YOUR OBJECTIVE
Copy the material below word for word, from its start through the line that contains "发表于 2020-2-13 19:42", and include that line too. Leave the pictures out of your answer.

------ DATA FOR REVIEW ------

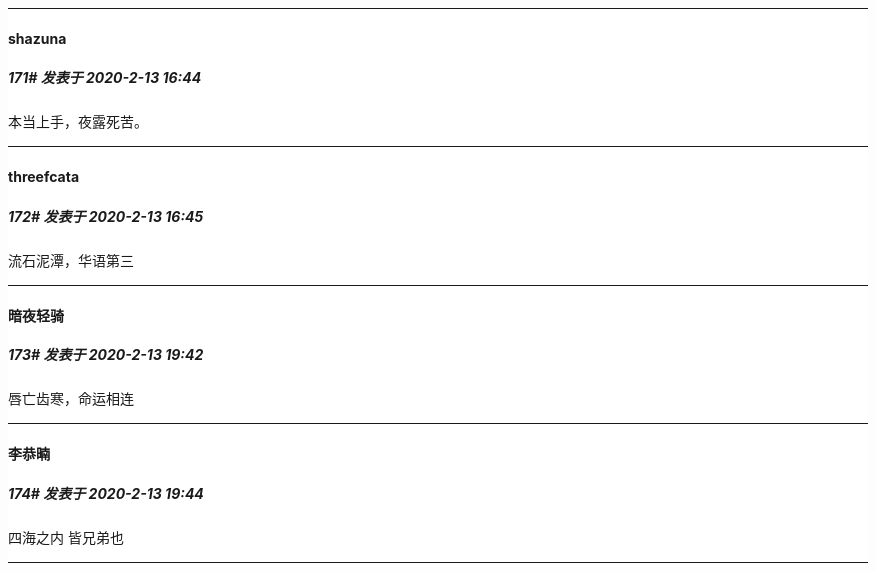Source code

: 





*****

####  shazuna  
##### 171#       发表于 2020-2-13 16:44




本当上手，夜露死苦。







*****

####  threefcata  
##### 172#       发表于 2020-2-13 16:45




流石泥潭，华语第三







*****

####  暗夜轻骑  
##### 173#       发表于 2020-2-13 19:42




唇亡齿寒，命运相连







*****

####  李恭暔  
##### 174#       发表于 2020-2-13 19:44




四海之内 皆兄弟也







*****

------

EXERCISE RESPONSE
Source code

: 





*****

####  shazuna  
##### 171#       发表于 2020-2-13 16:44




本当上手，夜露死苦。







*****

####  threefcata  
##### 172#       发表于 2020-2-13 16:45




流石泥潭，华语第三







*****

####  暗夜轻骑  
##### 173#       发表于 2020-2-13 19:42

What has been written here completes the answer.